# Substitue for Cera Bellina wax



## Soapsense (May 31, 2015)

I saw what looks like a great lip gloss recipe that I wanted to try. It calls for Cera Bellina Wax. This is the only ingredient that I currently don't have. I do have Candellia Wax and Beeswax, could either of these be used instead? And if so what ratio? 
edit: Just saw my horrible spelling in the header..... wouldn't let me edit it, lol


----------



## snappyllama (May 31, 2015)

You can use beeswax instead.  I believe it's a 1:1 substitution although I haven't done it myself. Here's a post my B&B hero, Susan @ swiftmonkey, wrote about Cera Bellina.

http://swiftcraftymonkey.blogspot.com/2012/09/why-did-i-buy-that-again-cera-bellina.html


----------



## soapywoapy (Nov 9, 2018)

snappyllama said:


> You can use beeswax instead.  I believe it's a 1:1 substitution although I haven't done it myself. Here's a post my B&B hero, Susan @ swiftmonkey, wrote about Cera Bellina.
> 
> http://swiftcraftymonkey.blogspot.com/2012/09/why-did-i-buy-that-again-cera-bellina.html



Hi! I tried the website above and it no longer works. Wondering if you have other articles regarding substituting Cera Bellina wax?


----------



## lsg (Nov 10, 2018)

The thread with the link is over three years-old   If you read the first post, the ingredient is for Cera Bellina wax.


----------



## soapywoapy (Nov 11, 2018)

Thank you!


----------



## earlene (Nov 11, 2018)

soapywoapy said:


> Hi! I tried the website above and it no longer works. Wondering if you have other articles regarding substituting Cera Bellina wax?


SwiftCraftyMonkey has moved all of her blog to a subscription-base blog.  If you are a subscriber already, this link might help:  https://swiftcraftymonkey.blog/?s=cera+bellina+wax

If not, then try a Google search for more information.  I buy mine at lotioncrafters but BrambleBerry sells it as well, as do various other suppliers, I am sure.  If you click that link, you will see a description, which says it is derived from beeswax.
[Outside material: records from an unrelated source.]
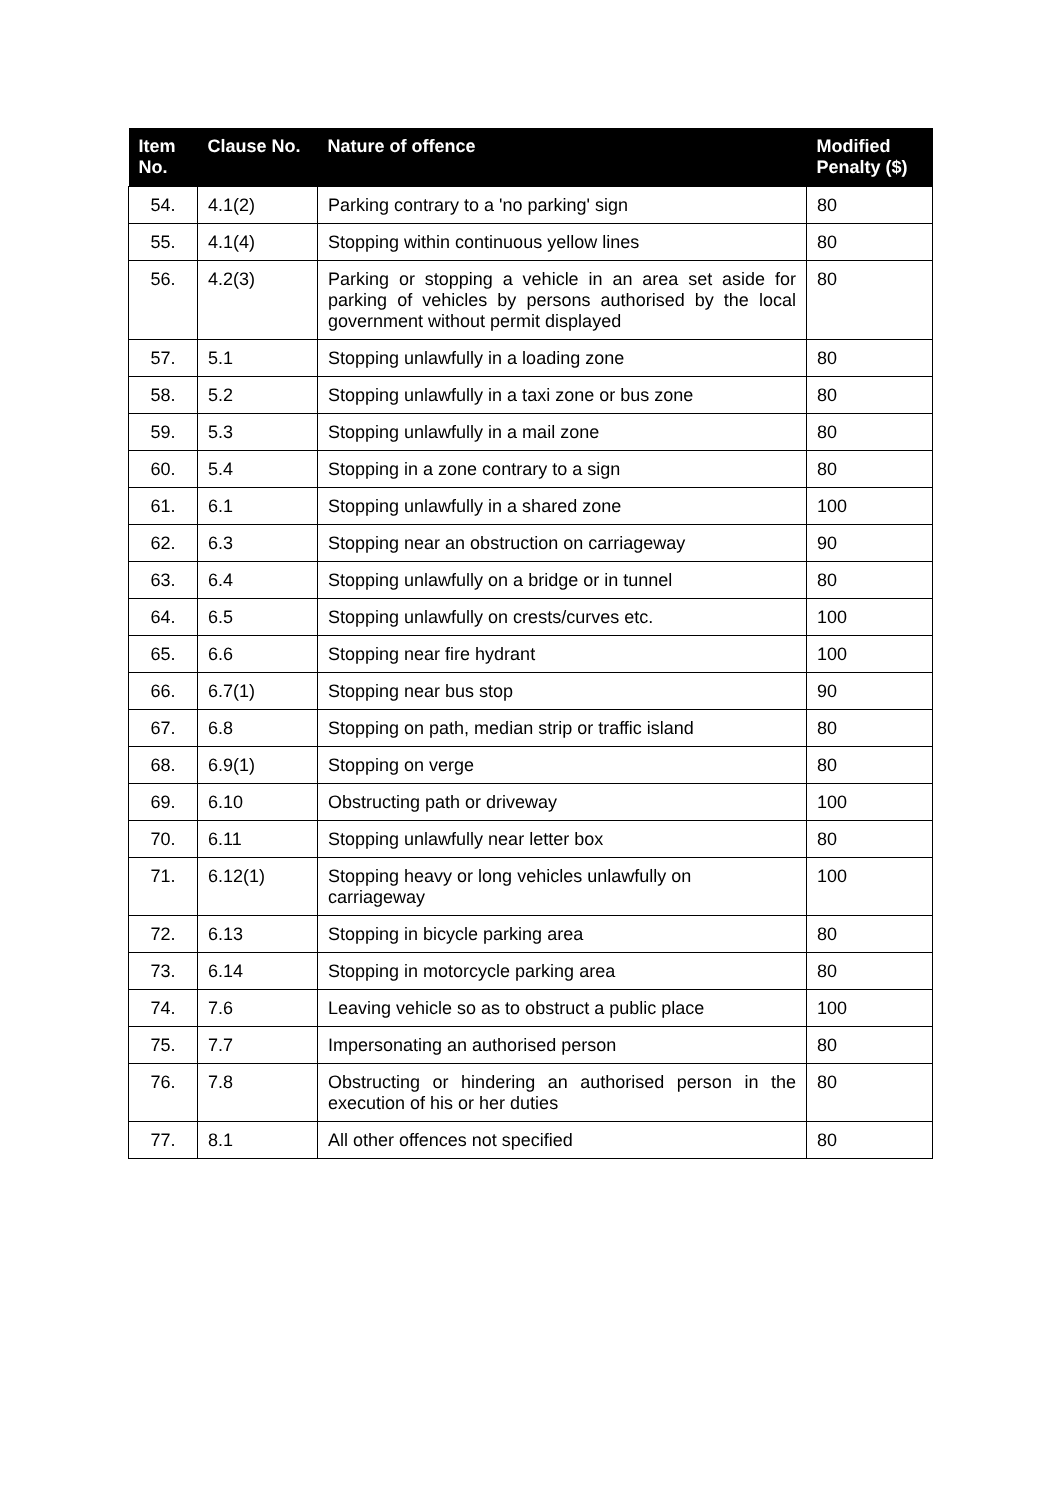| Item No. | Clause No. | Nature of offence | Modified Penalty ($) |
| --- | --- | --- | --- |
| 54. | 4.1(2) | Parking contrary to a 'no parking' sign | 80 |
| 55. | 4.1(4) | Stopping within continuous yellow lines | 80 |
| 56. | 4.2(3) | Parking or stopping a vehicle in an area set aside for parking of vehicles by persons authorised by the local government without permit displayed | 80 |
| 57. | 5.1 | Stopping unlawfully in a loading zone | 80 |
| 58. | 5.2 | Stopping unlawfully in a taxi zone or bus zone | 80 |
| 59. | 5.3 | Stopping unlawfully in a mail zone | 80 |
| 60. | 5.4 | Stopping in a zone contrary to a sign | 80 |
| 61. | 6.1 | Stopping unlawfully in a shared zone | 100 |
| 62. | 6.3 | Stopping near an obstruction on carriageway | 90 |
| 63. | 6.4 | Stopping unlawfully on a bridge or in tunnel | 80 |
| 64. | 6.5 | Stopping unlawfully on crests/curves etc. | 100 |
| 65. | 6.6 | Stopping near fire hydrant | 100 |
| 66. | 6.7(1) | Stopping near bus stop | 90 |
| 67. | 6.8 | Stopping on path, median strip or traffic island | 80 |
| 68. | 6.9(1) | Stopping on verge | 80 |
| 69. | 6.10 | Obstructing path or driveway | 100 |
| 70. | 6.11 | Stopping unlawfully near letter box | 80 |
| 71. | 6.12(1) | Stopping heavy or long vehicles unlawfully on carriageway | 100 |
| 72. | 6.13 | Stopping in bicycle parking area | 80 |
| 73. | 6.14 | Stopping in motorcycle parking area | 80 |
| 74. | 7.6 | Leaving vehicle so as to obstruct a public place | 100 |
| 75. | 7.7 | Impersonating an authorised person | 80 |
| 76. | 7.8 | Obstructing or hindering an authorised person in the execution of his or her duties | 80 |
| 77. | 8.1 | All other offences not specified | 80 |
Here's a youtube video on how to make your own, but I'd rather just buy it:


----------



## shunt2011 (Nov 11, 2018)

It would be nice if it were in English.


----------



## earlene (Nov 11, 2018)

shunt2011 said:


> It would be nice if it were in English.



I agree.  It would be.


----------



## DeeAnna (Nov 17, 2018)

I honestly doubt the homemade version is actual cera bellina. The real stuff is beeswax and glycerin reacted in the presence of sodium hydroxide at high temperatures. The homemade is beeswax and glycerin reacted with vinegar in a hot water bath.


----------